The government of Boris, the prime minister who came into office on the back of a break with the European Union, is in a moment of great fragility. He had already embarked on a militaristic adventure, expanding spending and finalizing no less than two state-of-the-art aircraft carriers, albeit under criticism over the ability to operate them.
London wants to prove itself a worthy ally of American pretensions, supporting Washington’s Cold War 2.0 against China. Hence the reinforcement of its traditional naval power and the military agreement with the USA and Australia.
In Europe, during the Ukrainian War, Boris signed with one of the most aggressive leaders of NATO, affiliated with the warmongering current led by the US and the countries of Eastern Europe, Poland ahead. The big central countries, Germany and France, always adopt greater caution, even for the economic interests in the relationship with Valdimir Putin.

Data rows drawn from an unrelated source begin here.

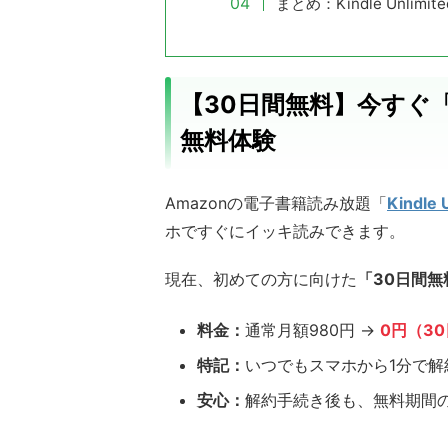
まとめ：Kindle Unl
【30日間無料】今すぐ「0円
無料体験
Amazonの電子書籍読み放題「
Kindle 
ホですぐにイッキ読みできます。
現在、初めての方に向けた
「30日間無
料金：
通常月額980円 →
0円（3
特記：
いつでもスマホから1分で解
安心：
解約手続き後も、無料期間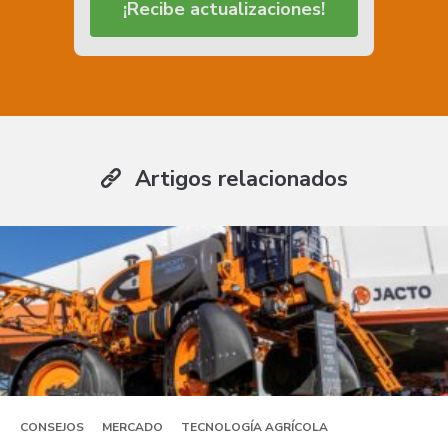
¡Recibe actualizaciones!
Artigos relacionados
CONSEJOS
MERCADO
TECNOLOGÍA AGRÍCOLA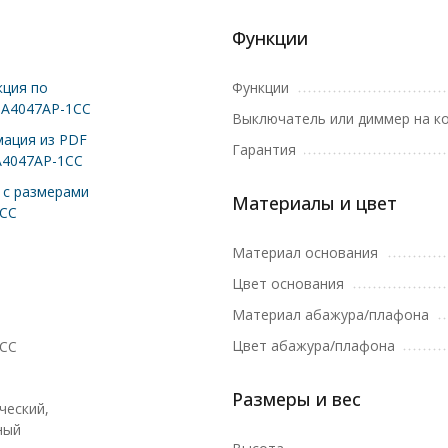
Функции
ция по
Функции
 A4047AP-1CC
Выключатель или диммер на к
ация из PDF
Гарантия
A4047AP-1CC
с размерами
Материалы и цвет
1CC
Материал основания
Цвет основания
Материал абажура/плафона
Цвет абажура/плафона
1CC
Размеры и вес
ческий,
ный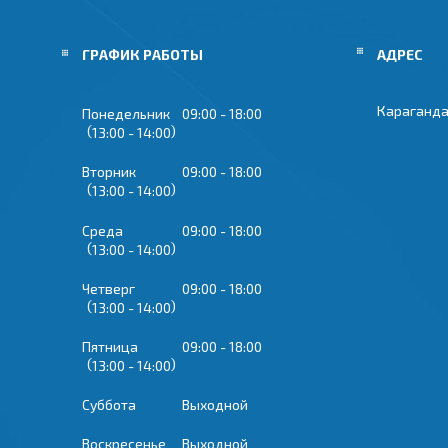
ГРАФИК РАБОТЫ
Караганда
Понедельник
09:00
18:00
13:00
14:00
Вторник
09:00
18:00
13:00
14:00
Среда
09:00
18:00
13:00
14:00
Четверг
09:00
18:00
13:00
14:00
Пятница
09:00
18:00
13:00
14:00
Суббота
Выходной
Воскресенье
Выходной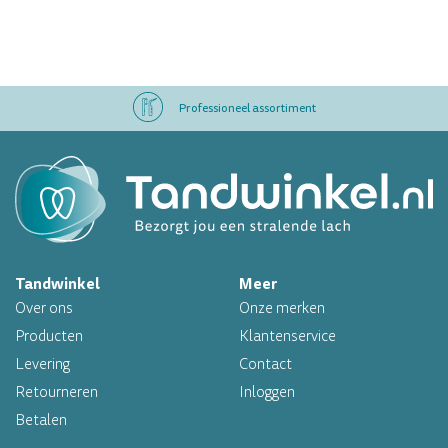
Professioneel assortiment
Altijd op voorraad
Op werkdagen voor 16.00 uur besteld, morgen in huis
Tandwinkel
Meer
Professioneel assortiment
Over ons
Onze merken
Altijd op voorraad
Producten
Klantenservice
Levering
Contact
Op werkdagen voor 16.00 uur besteld, morgen in huis
Retourneren
Inloggen
Betalen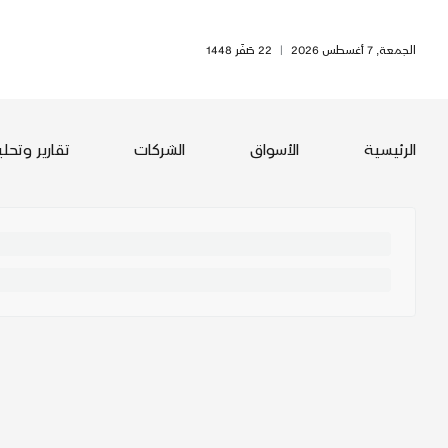
الجمعة, 7 أغسطس 2026
|
22 صَفَر 1448
الرئيسية
الأسواق
الشركات
تقارير وتحل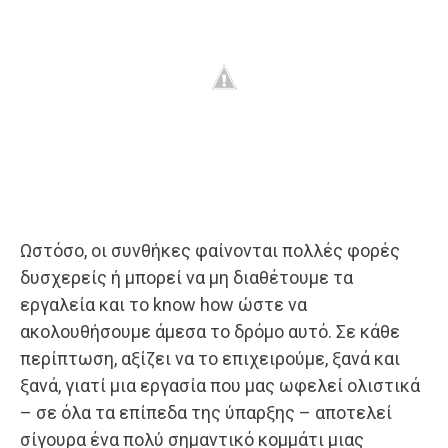
Ωστόσο, οι συνθήκες φαίνονται πολλές φορές
δυσχερείς ή μπορεί να μη διαθέτουμε τα
εργαλεία και το know how ώστε να
ακολουθήσουμε άμεσα το δρόμο αυτό. Σε κάθε
περίπτωση, αξίζει να το επιχειρούμε, ξανά και
ξανά, γιατί μια εργασία που μας ωφελεί ολιστικά
– σε όλα τα επίπεδα της ύπαρξης – αποτελεί
σίγουρα ένα πολύ σημαντικό κομμάτι μιας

Critics, however, see in London’s assertiveness its political weakness. Indeed, Boris is at the moment of greatest contestation of his government, having won a no-confidence motion that made explicit his loss of control in the Conservative Party.
Talking bluntly against the Russians while the Ukrainians are fighting is a low-cost tactic, therefore. It is also a way for the military to protect itself from civilian outbursts: if the leadership wants to be tough on Moscow, it is necessary to provide resources to do so, this is the message.
The UK, in nominal terms, held the world’s third largest defense budget in 2021, according to the International Institute for Strategic Studies (London): $71.6 billion, just above India and Russia and behind China (US $207.3 billion) and the US ($754 billion). The war has already changed, however, all that reality.
Germans, for example, have tripled their spending (in 2021, seventh in the world, at $56.1 billion) this year alone. And the Russian and Chinese expenditure in dollars is concealed by the cost of producing weapons in the countries, which is lower. Applying this purchasing power parity criterion, Moscow’s spending in 2021 was the third largest in the world, at $178 billion.